====== Éléments fournis
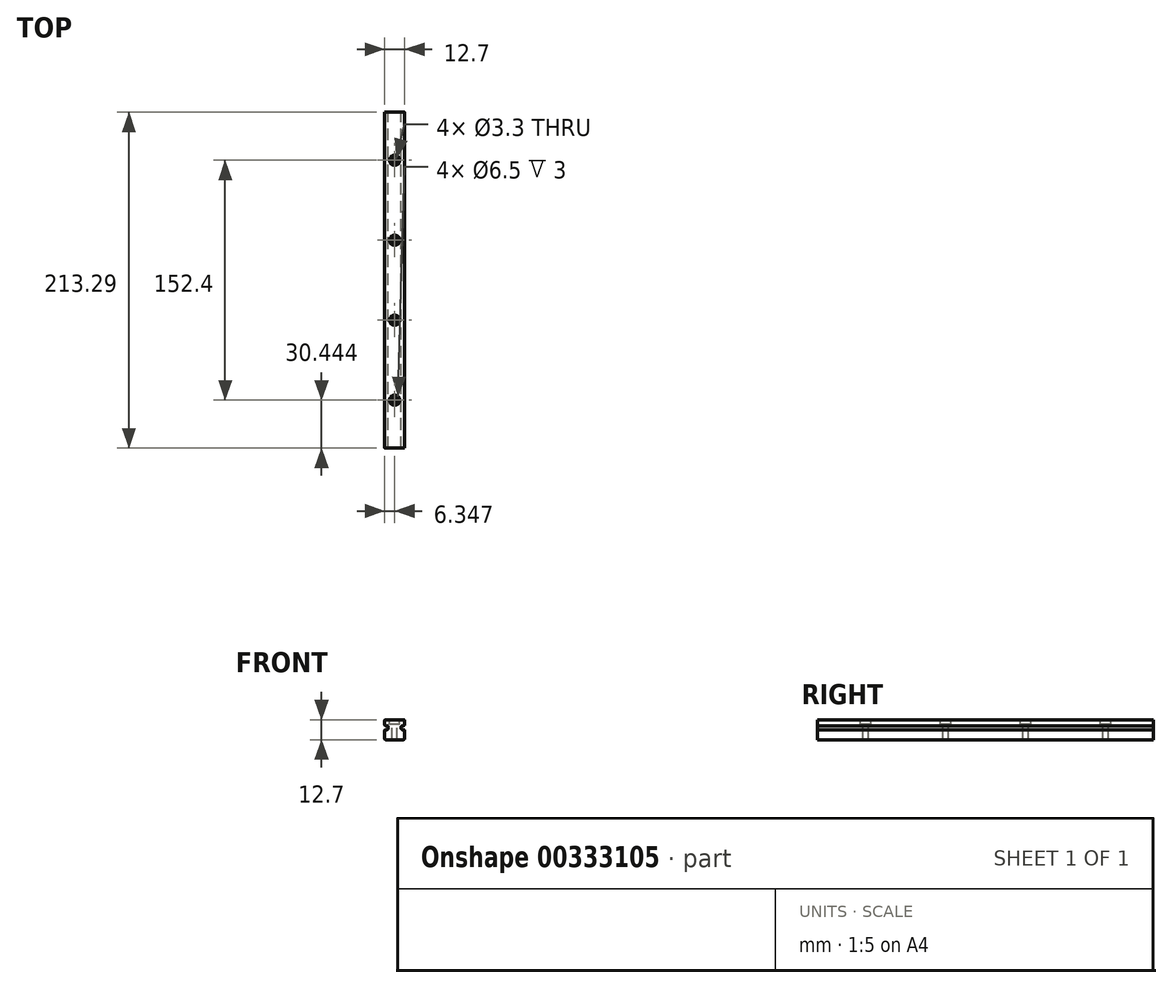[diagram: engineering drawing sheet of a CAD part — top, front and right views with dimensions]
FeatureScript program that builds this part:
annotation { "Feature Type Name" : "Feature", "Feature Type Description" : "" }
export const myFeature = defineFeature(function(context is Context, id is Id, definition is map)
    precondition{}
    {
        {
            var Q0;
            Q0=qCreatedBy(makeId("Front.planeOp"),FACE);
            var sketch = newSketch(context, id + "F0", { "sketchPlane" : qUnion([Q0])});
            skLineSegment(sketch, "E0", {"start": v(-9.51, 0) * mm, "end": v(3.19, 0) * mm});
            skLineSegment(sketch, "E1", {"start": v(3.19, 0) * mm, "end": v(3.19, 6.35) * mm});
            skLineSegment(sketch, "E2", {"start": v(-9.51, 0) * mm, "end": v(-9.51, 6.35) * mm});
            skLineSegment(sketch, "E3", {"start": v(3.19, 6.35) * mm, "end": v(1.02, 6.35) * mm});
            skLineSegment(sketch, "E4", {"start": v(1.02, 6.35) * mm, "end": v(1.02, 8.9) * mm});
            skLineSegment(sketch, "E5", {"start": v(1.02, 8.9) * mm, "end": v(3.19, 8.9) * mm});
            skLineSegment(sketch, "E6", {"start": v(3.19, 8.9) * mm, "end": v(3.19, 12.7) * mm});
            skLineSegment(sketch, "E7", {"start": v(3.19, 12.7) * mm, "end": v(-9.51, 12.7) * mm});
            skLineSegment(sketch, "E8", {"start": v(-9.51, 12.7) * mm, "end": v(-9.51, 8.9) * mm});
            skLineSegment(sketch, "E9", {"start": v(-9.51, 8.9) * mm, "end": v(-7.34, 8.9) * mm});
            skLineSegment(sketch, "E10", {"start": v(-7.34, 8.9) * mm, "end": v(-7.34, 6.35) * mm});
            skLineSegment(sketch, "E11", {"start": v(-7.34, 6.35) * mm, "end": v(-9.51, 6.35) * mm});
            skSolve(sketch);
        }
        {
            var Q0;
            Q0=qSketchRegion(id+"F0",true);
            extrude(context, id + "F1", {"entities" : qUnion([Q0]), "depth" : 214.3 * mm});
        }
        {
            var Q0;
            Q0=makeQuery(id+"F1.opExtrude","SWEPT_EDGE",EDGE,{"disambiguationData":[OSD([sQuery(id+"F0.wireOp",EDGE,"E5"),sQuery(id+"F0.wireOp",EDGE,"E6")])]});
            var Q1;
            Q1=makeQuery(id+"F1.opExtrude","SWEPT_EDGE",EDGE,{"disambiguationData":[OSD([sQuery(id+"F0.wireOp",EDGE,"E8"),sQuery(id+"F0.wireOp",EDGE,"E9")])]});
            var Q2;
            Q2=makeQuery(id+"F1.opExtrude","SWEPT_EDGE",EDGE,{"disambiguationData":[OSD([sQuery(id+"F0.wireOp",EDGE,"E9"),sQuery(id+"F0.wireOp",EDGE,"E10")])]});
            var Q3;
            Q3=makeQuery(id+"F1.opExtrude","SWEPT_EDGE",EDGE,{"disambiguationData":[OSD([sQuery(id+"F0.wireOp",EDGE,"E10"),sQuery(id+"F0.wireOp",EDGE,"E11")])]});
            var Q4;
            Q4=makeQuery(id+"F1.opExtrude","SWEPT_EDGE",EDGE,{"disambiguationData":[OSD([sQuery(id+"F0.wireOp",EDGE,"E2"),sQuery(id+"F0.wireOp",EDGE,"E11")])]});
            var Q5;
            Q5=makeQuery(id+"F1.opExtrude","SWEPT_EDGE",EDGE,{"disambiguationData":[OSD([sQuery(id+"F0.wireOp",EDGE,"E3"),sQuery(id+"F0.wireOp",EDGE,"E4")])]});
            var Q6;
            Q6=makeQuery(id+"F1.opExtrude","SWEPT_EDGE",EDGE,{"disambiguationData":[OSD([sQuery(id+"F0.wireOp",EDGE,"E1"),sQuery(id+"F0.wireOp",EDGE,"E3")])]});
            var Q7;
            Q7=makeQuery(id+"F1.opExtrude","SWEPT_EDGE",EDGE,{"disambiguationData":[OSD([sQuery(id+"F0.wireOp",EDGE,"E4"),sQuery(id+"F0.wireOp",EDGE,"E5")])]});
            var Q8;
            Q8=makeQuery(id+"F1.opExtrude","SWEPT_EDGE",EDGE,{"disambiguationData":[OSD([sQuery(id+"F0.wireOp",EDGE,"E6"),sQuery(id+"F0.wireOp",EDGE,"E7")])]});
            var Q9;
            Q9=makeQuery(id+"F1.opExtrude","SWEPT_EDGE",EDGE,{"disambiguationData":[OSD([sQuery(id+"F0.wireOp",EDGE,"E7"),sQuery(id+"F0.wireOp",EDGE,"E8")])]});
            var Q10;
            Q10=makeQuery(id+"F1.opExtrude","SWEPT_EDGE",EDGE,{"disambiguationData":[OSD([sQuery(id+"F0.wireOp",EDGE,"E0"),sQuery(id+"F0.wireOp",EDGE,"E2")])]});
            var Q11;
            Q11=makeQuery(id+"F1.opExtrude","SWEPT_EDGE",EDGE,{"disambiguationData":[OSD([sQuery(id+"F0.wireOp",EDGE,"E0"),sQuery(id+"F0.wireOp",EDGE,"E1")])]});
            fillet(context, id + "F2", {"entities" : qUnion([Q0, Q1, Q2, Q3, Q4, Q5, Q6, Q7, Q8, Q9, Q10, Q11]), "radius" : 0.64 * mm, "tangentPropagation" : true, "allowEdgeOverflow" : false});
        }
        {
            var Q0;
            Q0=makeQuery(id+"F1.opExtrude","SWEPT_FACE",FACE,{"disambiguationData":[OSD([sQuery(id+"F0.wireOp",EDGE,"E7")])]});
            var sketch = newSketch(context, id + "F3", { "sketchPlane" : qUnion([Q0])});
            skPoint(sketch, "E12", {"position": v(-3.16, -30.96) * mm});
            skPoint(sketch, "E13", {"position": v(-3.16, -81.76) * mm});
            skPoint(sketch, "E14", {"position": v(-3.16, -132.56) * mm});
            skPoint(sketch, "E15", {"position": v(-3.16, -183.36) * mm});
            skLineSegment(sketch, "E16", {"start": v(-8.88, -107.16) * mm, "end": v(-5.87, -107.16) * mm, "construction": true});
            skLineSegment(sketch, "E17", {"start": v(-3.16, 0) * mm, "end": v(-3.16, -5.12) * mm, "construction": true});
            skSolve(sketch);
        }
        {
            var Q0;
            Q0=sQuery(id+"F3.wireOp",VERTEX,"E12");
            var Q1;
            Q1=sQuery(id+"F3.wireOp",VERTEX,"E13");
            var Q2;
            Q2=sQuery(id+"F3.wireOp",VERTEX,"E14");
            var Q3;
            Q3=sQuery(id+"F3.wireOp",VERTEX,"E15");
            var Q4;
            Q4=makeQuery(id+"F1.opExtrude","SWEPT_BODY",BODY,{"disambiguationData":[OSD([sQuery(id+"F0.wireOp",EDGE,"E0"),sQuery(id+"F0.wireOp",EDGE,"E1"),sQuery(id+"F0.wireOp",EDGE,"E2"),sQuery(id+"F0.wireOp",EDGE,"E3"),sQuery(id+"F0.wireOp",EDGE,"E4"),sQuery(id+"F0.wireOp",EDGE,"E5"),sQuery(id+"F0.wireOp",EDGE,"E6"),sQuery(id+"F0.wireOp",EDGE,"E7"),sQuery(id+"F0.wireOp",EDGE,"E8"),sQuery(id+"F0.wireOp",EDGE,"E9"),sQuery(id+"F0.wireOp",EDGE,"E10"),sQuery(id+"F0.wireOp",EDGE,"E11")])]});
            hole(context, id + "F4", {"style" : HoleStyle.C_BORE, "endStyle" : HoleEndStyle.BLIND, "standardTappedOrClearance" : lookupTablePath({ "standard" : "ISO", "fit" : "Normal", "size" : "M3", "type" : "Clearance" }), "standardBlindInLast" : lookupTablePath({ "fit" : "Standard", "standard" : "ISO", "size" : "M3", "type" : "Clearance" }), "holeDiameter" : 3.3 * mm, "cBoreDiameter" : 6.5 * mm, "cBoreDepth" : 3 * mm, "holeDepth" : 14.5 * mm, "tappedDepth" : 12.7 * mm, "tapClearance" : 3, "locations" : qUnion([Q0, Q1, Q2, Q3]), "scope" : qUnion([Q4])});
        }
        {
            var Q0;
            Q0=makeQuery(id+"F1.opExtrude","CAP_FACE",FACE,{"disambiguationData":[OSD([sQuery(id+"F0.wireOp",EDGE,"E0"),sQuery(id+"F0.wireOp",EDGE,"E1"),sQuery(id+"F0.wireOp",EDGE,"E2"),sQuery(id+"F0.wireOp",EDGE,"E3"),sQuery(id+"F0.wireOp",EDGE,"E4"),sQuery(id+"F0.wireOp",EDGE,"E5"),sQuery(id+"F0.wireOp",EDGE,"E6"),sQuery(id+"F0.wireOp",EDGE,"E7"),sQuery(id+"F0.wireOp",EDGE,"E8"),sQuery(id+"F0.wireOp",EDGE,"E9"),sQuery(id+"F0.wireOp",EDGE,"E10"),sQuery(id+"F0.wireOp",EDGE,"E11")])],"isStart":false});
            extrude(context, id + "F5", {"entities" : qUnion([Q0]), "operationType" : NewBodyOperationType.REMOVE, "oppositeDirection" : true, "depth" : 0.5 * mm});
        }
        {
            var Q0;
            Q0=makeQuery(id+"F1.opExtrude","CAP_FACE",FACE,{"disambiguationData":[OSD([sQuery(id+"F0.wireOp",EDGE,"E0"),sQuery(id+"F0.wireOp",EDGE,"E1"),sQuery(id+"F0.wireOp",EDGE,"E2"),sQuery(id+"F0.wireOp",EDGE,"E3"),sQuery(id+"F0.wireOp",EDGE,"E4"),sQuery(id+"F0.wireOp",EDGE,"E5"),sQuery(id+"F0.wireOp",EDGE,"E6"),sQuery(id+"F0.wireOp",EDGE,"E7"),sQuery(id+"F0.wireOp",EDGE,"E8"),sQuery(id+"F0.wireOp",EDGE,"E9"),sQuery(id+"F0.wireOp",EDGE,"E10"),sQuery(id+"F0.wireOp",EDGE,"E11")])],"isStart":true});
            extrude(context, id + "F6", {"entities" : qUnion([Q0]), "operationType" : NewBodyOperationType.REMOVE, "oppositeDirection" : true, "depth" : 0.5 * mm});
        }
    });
============
## Consignes de l'exercice
Comptez les lignes des éléments ci-dessus qui contiennent la chaîne « skPoint », en respectant la casse, puis donnez uniquement ce nombre, s'il vous plaît.

## Résultat
4